Scary as it sounds, this may be better than the traditional way in terms of security:
- Modeling access policy at the database level is more robust than at the application level. You can often iterate your application without changing the security model.
- The web API hides some dangerous power of the database, like making full dump, executing arbitrary SQL, loading and running remote code, etc.
The biggest challenge of this approach is to configure the access policies correctly. It takes work to get it right, and even harder to maintain over time.
Is The Future of Web Security Doomed?
This is a tricky question. The rule of "never expose your database to the public" was never achieved in the first place. As long as you have any public API that allows CRUD operations, you're already "exposing".
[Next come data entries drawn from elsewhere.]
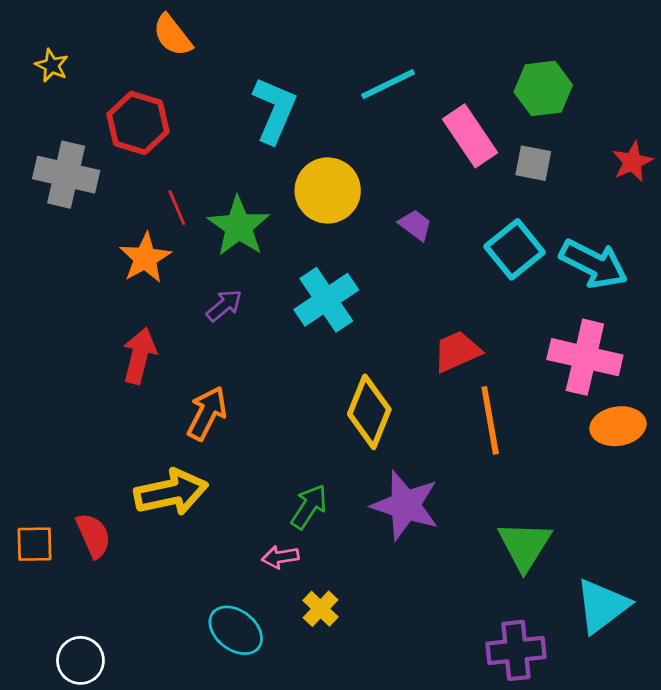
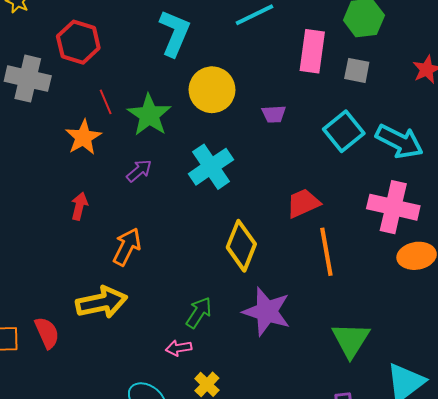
pink rectangle: (470, 136) -> (312, 51), turned 42
purple trapezoid: (415, 225) -> (274, 114), turned 140
red arrow: (139, 356) -> (79, 206), size x0.7

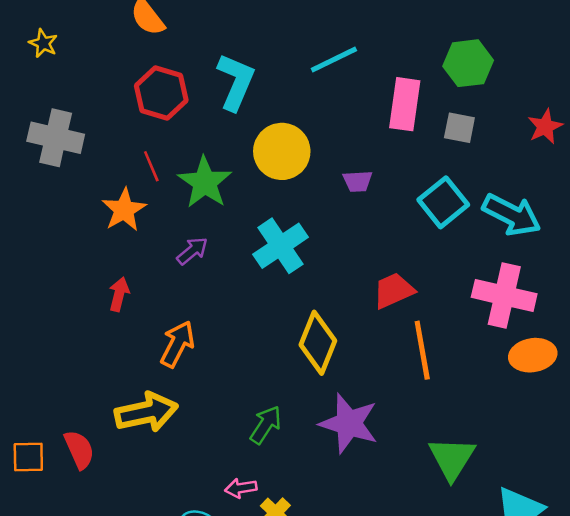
red hexagon: (78, 42) -> (161, 93), moved
pink arrow: (179, 348) -> (241, 488), moved

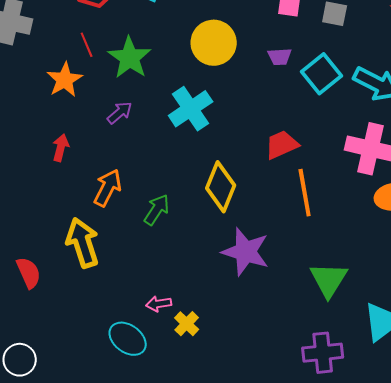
yellow circle: (282, 151) -> (214, 43), moved
purple trapezoid: (358, 181) -> (280, 57), moved
yellow arrow: (146, 412) -> (83, 243), turned -96
green arrow: (266, 425) -> (157, 210), moved

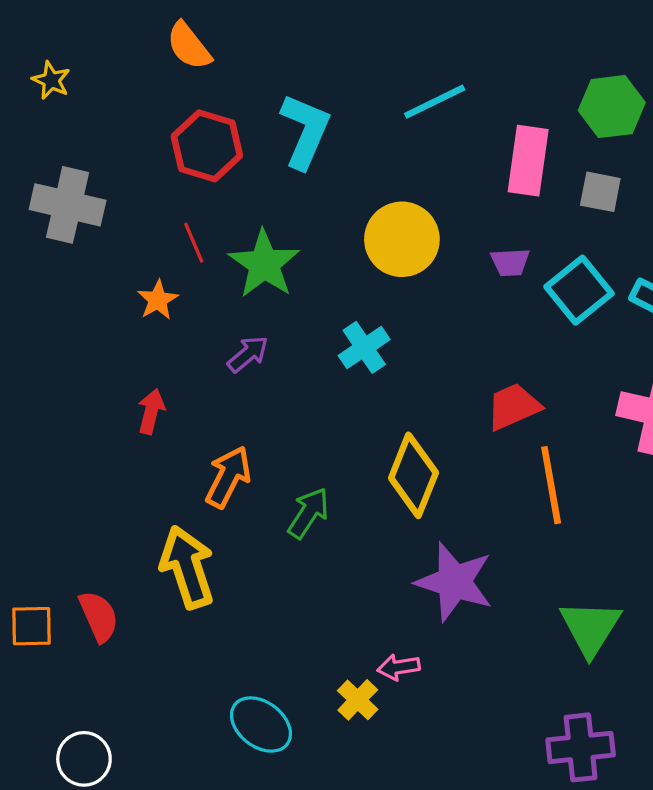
orange star: (65, 80) -> (158, 300), size x0.7
cyan cross: (191, 109) -> (364, 347), size x0.7
pink arrow: (159, 304) -> (399, 667), moved

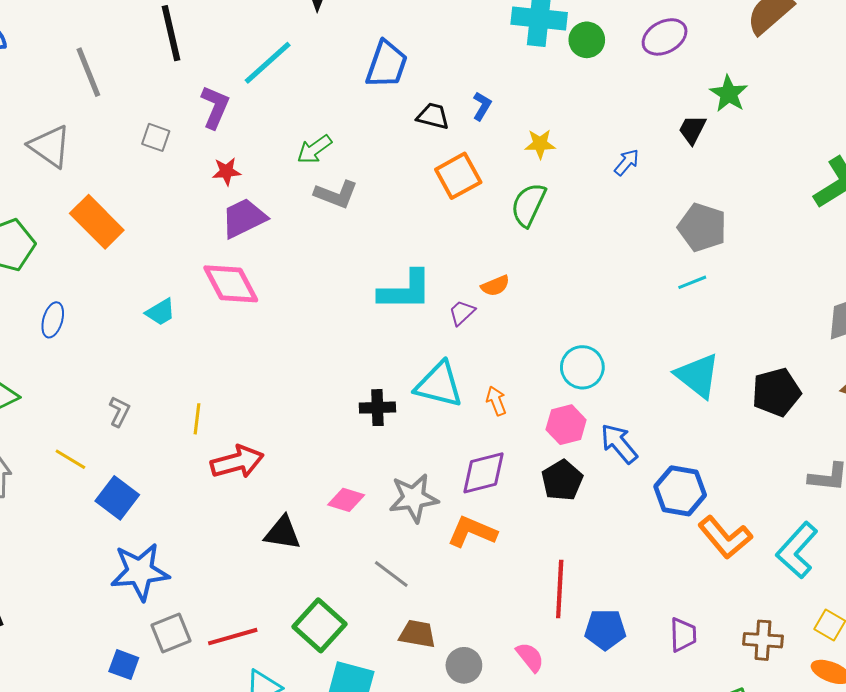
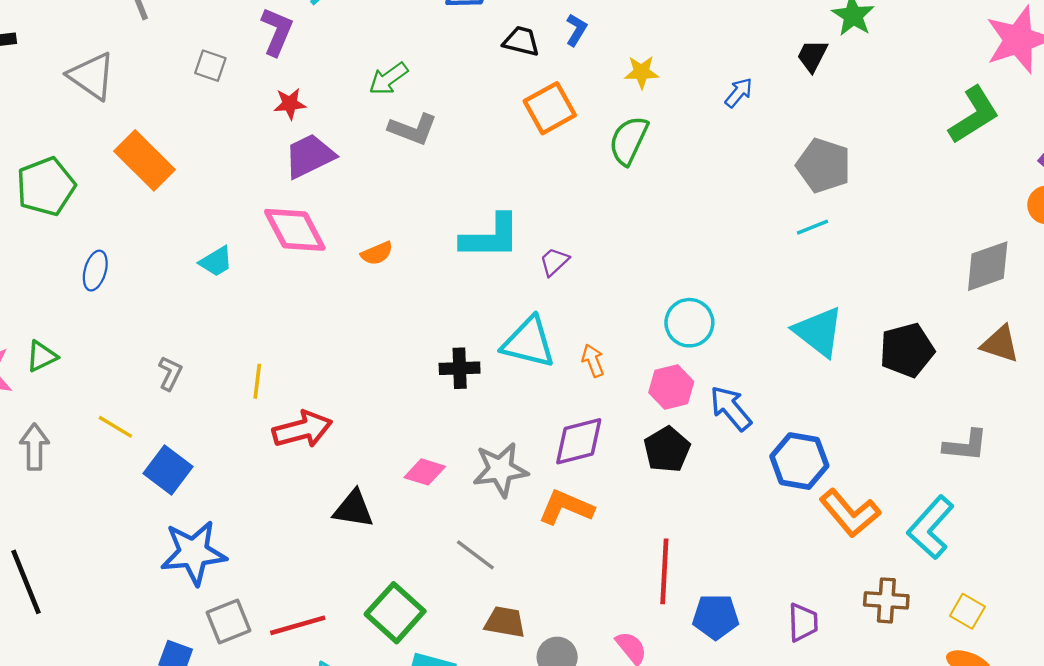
orange semicircle: (495, 286) -> (377, 253), moved
brown cross: (763, 640) -> (886, 600), moved

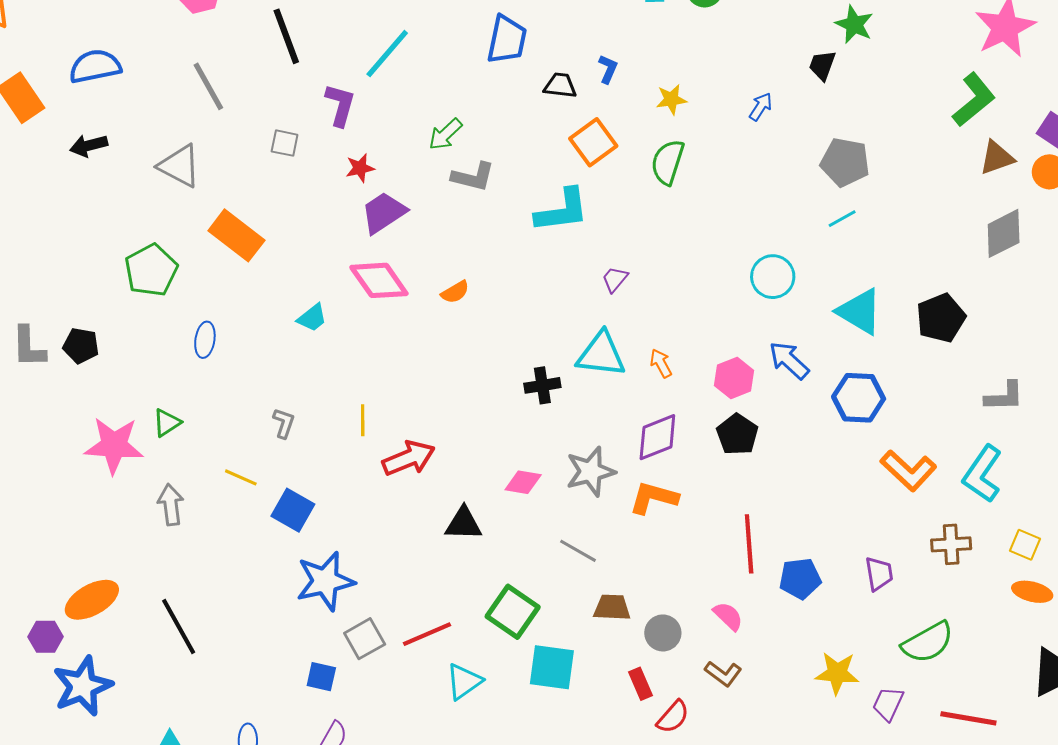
cyan L-shape: (491, 237) -> (562, 211), moved
cyan circle: (689, 323) -> (773, 277), moved
brown triangle: (1000, 344) -> (997, 158), moved, turned -30
blue arrow: (731, 408) -> (789, 360), moved
blue hexagon: (799, 461) -> (859, 398), moved

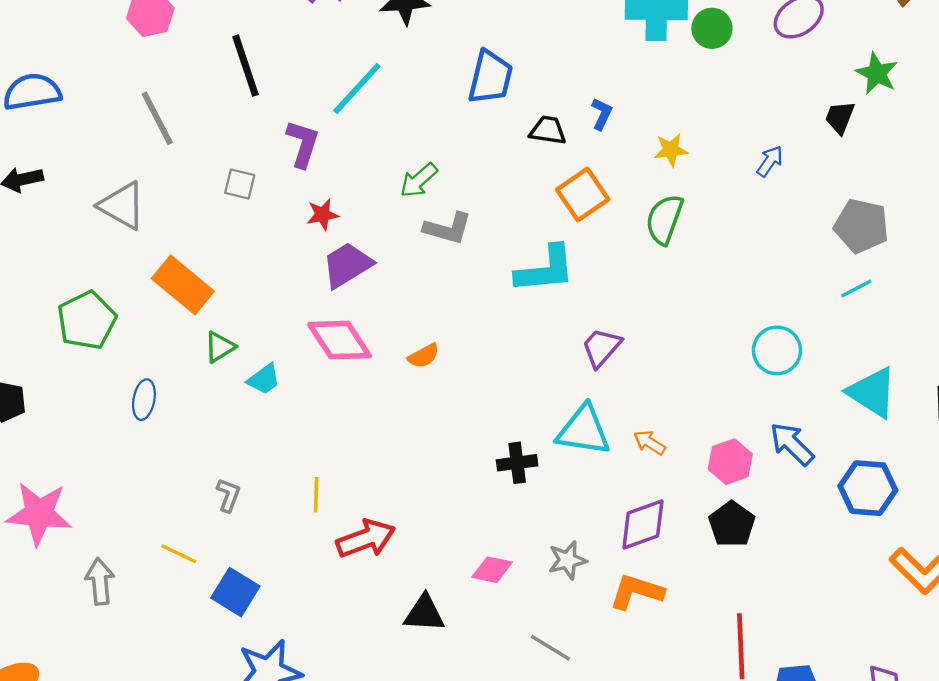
purple trapezoid: (615, 279) -> (602, 347), size x1.4
orange arrow: (661, 363) -> (650, 443), turned -32
green triangle: (167, 423) -> (220, 347), moved
gray star: (590, 472) -> (567, 560), size x0.7

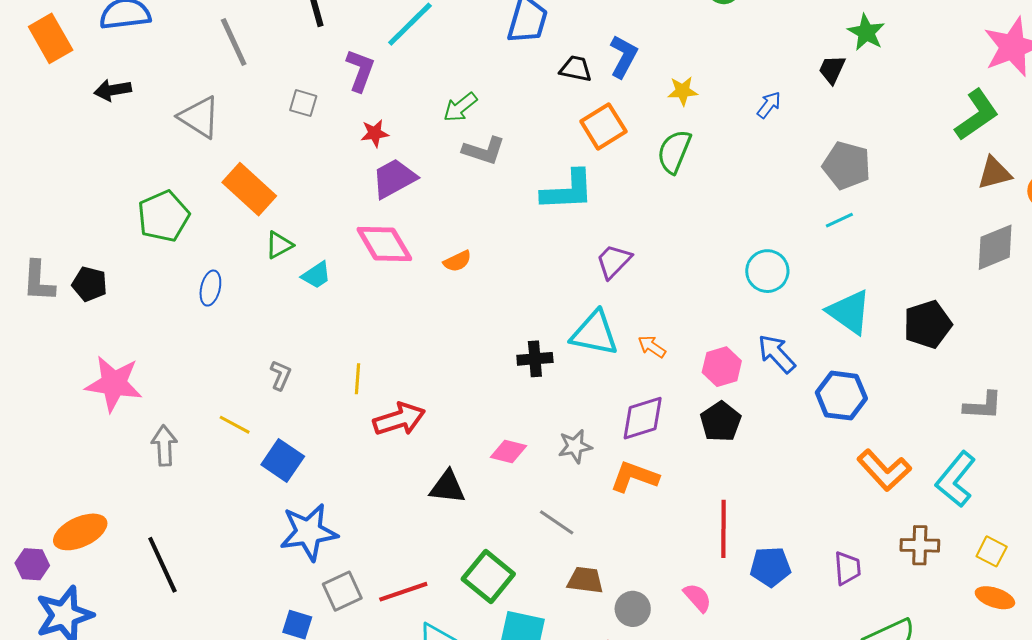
blue L-shape: (602, 114) -> (623, 56), size x1.5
You may say I'm quibbling, but I wanted to make the point (again) that web security is always a trade-off. By moving to the cloud, we - including vendors and buyers, have already collectively traded off the security of our data for convenience and cost-effectiveness. Years ago, cloud companies struggled so badly to convince enterprises to embrace the cloud, but eventually, the invisible hands have made its influence.
For databases, different ways of challenging conventional wisdom need to stand the test of time, but what's for sure is that some of them will help reshape the future of web development.
P.S., We're building ZenStack, a toolkit that supercharges Prisma ORM with a powerful access control layer and unleashes its full potential for full-stack development.
Top comments (4)
This is quite wrong... "As long as you have any public API that allows CRUD operations, you're already "exposing".
The difference is the layer of Authentication and Authorization and "Firewalling" that happens at the API level, that cannot really be done at the Database level, as Databases are not designed for it. Yes, there are things you can do to improve security, but at the end of the day, just don't do them - keep your databases on private networks always.
I agree with you that directly exposing traditional SQL databases is not a great idea. Even RLS feels like an afterthought. But we can always think freely about the future of "relational data stores":
Are they still databases? I think they're, but they can be designed to be exposed by default, just like most other services are.
Great article. There's a difference between opening the DB to public network and having all CRUD to all tables opened. Many databases provide declarative access control which may be more robust than application code. Row level security, or stored procedures to encapsulate the SQL access.
Absolutely! RLS and stored procedures are great weapons that help you "exposed" in a controlled way.